Prima la droga poi i calci: dura condanna
Pena esemplare per un quarantenne. L’uomo aveva 231 grammi di eroina e 52 di cocaina
È di 9 anni e 5 mesi la condanna inflitta ieri a uno spacciatore che ha tentato di resistere all’arresto. La sentenza, particolarmente severa, prevede anche l’espulsione dell’uomo a fine pena.
TRENTO Un passato difficile alle spalle, un vita nel mondo della droga tra piccoli reati e stupefacenti. Poi l’ultimo arresto, il processo per direttissima e la condanna esemplare che segnerà in modo determinante il futuro dell’uomo.
Il giudice Greta Mancini questa volta non ha fatto sconti e ha inflitto una pena di 9 anni, 5 mesi e 10 giorni di reclusione a un quarantenne di origini tunisine, accusato di spaccio e resistenza a pubblico ufficiale. L’uomo dovrà pagare anche una multa di 30.000 euro, inoltre il giudice ha disposto l’espulsione a fine pena, come prevede il Dpr 309 del ‘90. Raramente accade a Trento di vedere condanne così pensanti in materia di droga senza la contestazione del reato associativo, ma i venti forse sono cambiati o il giudice ha voluto dare un segnale. Certo è che l’uomo ha alle spalle molti precedenti e questi hanno sicuramente pesato, anche il quantitativo di droga sequestrata non era poco.
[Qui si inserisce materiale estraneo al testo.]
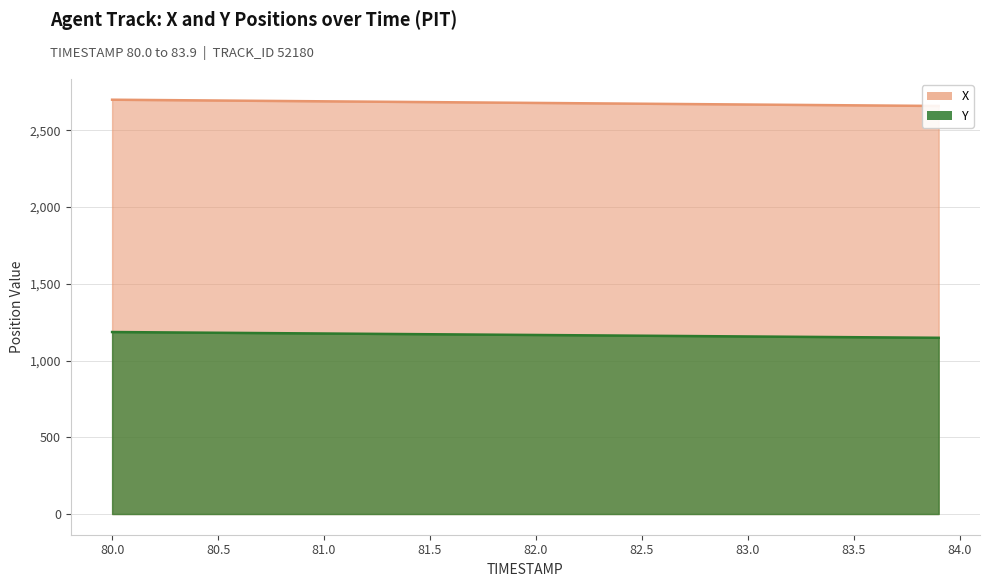

Where is X nearest to the value 2678?

82.0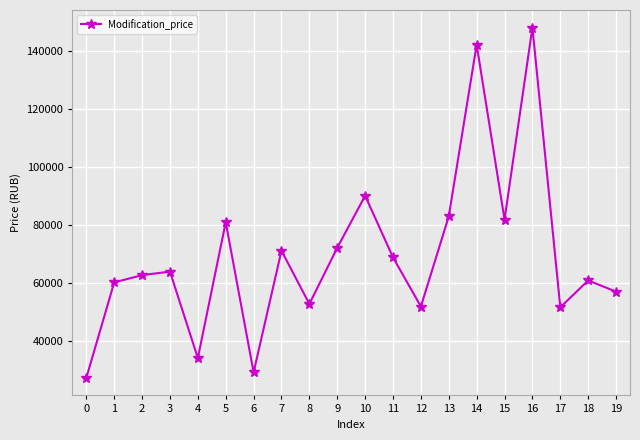

At which label is the value closest to 87685?

10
Il quarantenne era stato fermato dai carabinieri della radiomobile di Trento il 16 ottobre scorso in città mentre consumava cocaina insieme ad altri ragazzi. Alla vista dei carabinieri l’uomo ha cercato di fuggire e di disfarsi di un involucro di cocaina, ma è stato fermato dopo 200 metri. A quel punto avrebbe cercato di divincolarsi sferrando calci alle gambe e pugni. I militari lo hanno bloccato e hanno scoperto che addosso aveva un pezzo unico di eroina, avvolto nel cellophane, del peso di 231 grammi di eroina e un altro sacchettino con all’interno 52,43 grammi di cocaina.
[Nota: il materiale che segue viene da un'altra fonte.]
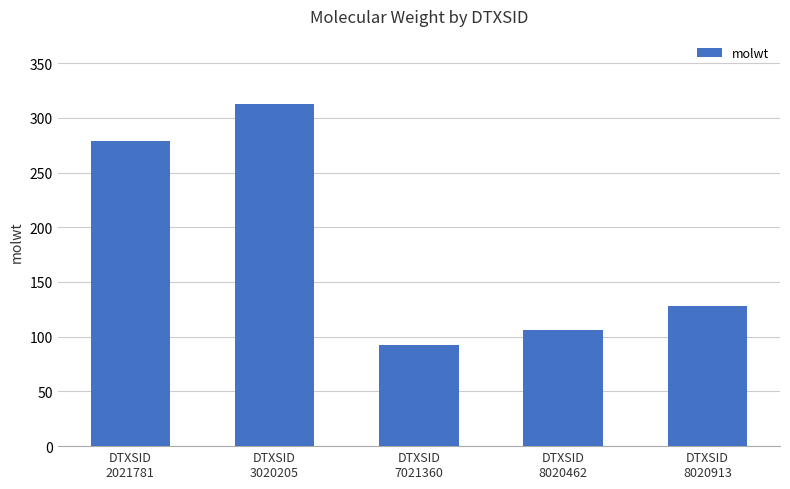

What is the maximum value shown in the chart?

312.4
Da qui è scattato l’arresto. L’indomani si è celebrata l’udienza per direttissima, ma era stata rinviata su richiesta del difensore, l’avvocato Filipsi po Fedrizzi. Venerdì il caso è tornato sul tavolo del giudice ed è arrivata la stangata. Il giudice non ha concesso le attenuanti generiche perché l’uomo ha alle spalle numerosi precedenti e ha applicato anche la recidiva che porta ad un aumento di due terzi della pena. Facendo un calcolo veloce il giudice è quindi partito da una pena base di 8 anni, aumentata di due terzi, si arriva a quattordici anni, applicando poi lo sconto di un terzo per effetto del rito abbreviato arriva alla pena finale di 9 anni. La Procura in un primo momento non aveva contestato la recidiva specifica e proprio questa ha fatto schizzare in alto la pena.
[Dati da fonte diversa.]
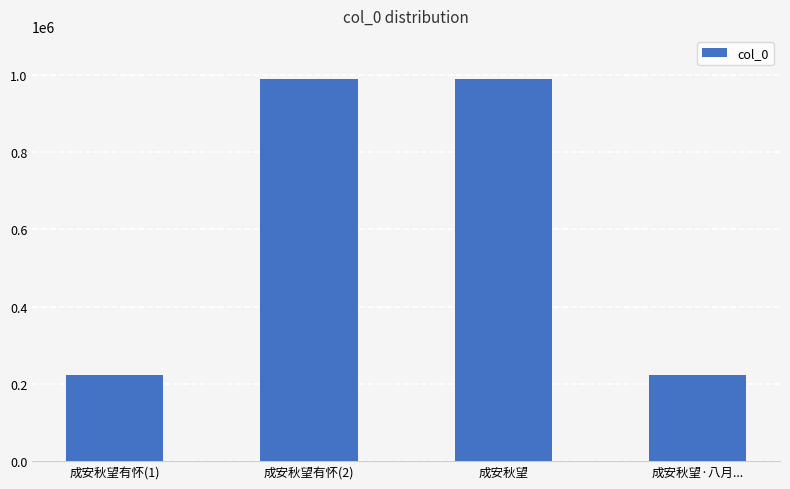

What is the value of the 2nd bar from the left?

987793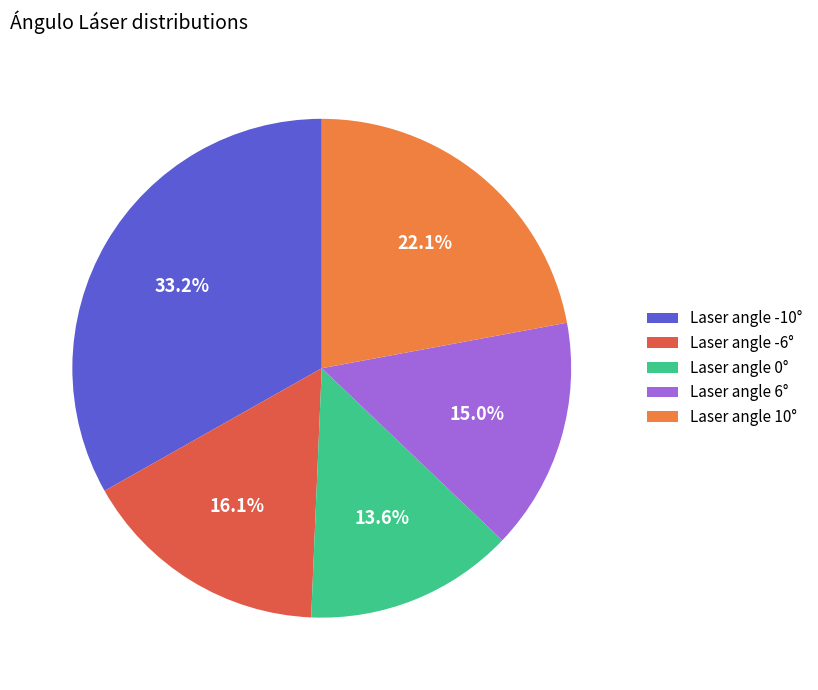

Which category has the biggest portion of the pie?

Laser angle -10°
In realtà per effetto di una sentenza della Corte Costituzionale che ha ritenuto illegittima l’applicazione obbligatoria della recidiva per un principio di proporzionalità, il giudice poteva decidere di non applicarla. Secondo la Corte — per evitare automatismi sanzionatori (in quanto «produttivi di effetti di compressione per i diritti fondamentali della persona”, scrivono i giudici)— è il magistrato a dover valutare. È discrezionale quindi. Il giudice Mancini ha però deciso di usare il pugno di ferro. Ora la difesa farà probabilmente appello, ma nel frattempo l’uomo dovrà restare in carcere.